Behavior of reinforced concrete beams strengthened with externally bonded hybrid fiber reinforced polymer systems

Abstract

This paper presents an experimental and an analytical investigation of the behavior of Reinforced Concrete (RC) beams strengthened in flexure by means of different combinations of externally bonded hybrid Glass and Carbon Fiber Reinforced Polymer (GFRP/CFRP) sheets. In order to obtain the mechanical properties of the hybrid sheets, multiple tensile coupon tests were conducted. In addition, an experimental program consisting of a control beam and four beams strengthened in flexure with GFRP, CFRP and hybrid FRP sheets was conducted. The series of the RC beams were tested under four point bending to study the flexural effectiveness of the proposed hybrid FRP sheets. The load–deflection response, strain readings at certain locations and associated failure modes of the tested specimens had been recorded. It is observed that the increase in the load capacity of the strengthened beams ranged from 30% to 98% of the un-strengthened control RC beam depending on the combination of the Carbon/Glass sheets. It was also observed that the ductility at failure loads of the beams strengthened with glass and hybrid sheets is higher than that with a single carbon sheet. Hence, the selection of the optimum combination of hybrid sheets can lead to a strengthening material which provides an improved ductility and strength in beam behavior.

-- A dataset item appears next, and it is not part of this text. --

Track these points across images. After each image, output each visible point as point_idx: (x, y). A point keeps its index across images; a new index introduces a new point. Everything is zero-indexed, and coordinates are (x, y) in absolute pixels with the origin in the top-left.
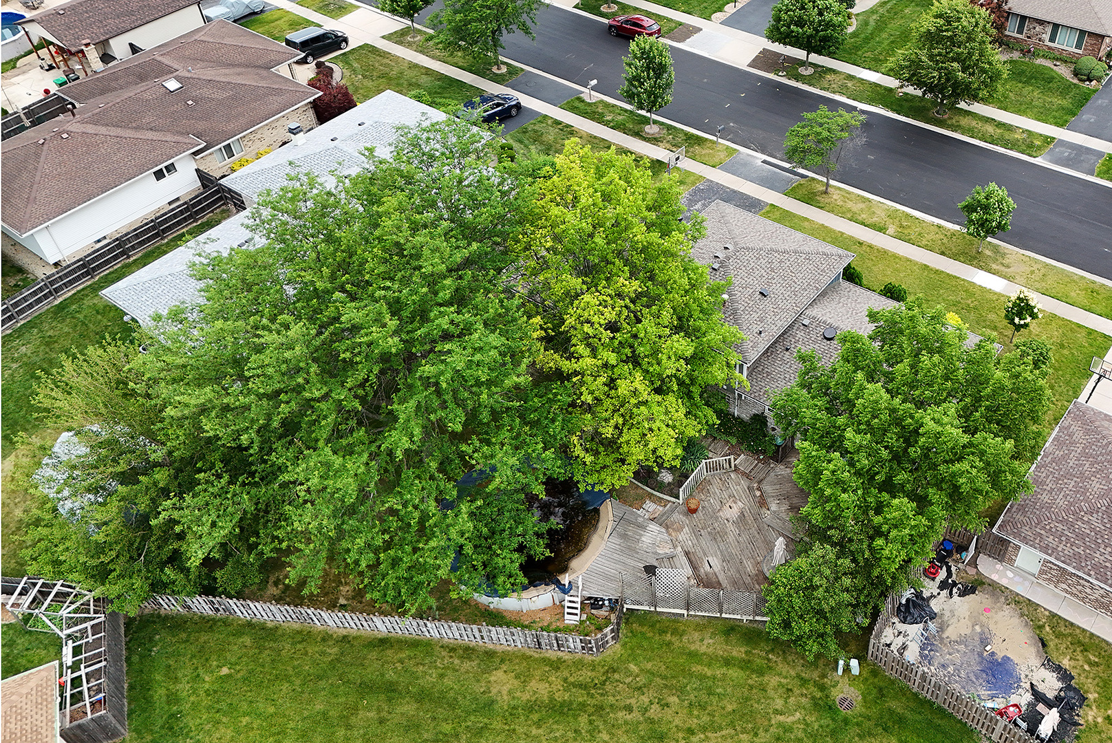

The load carrying capacity of the tested specimens was then predicted by the ACI 440.2R-08 guidelines. The predicted and measured results were in good agreement, within 5% for the control beam and for beams with one layer of strengthening sheet and between 13% and 17% for beams with two or more layers of hybrid strengthening sheets. Furthermore, an analytical model was developed to predict the load–deflection response of the tested specimens and the results were compared with the measured experimental data. The results showed that the developed analytical model predicted the response of the tested beam specimens with reasonable accuracy.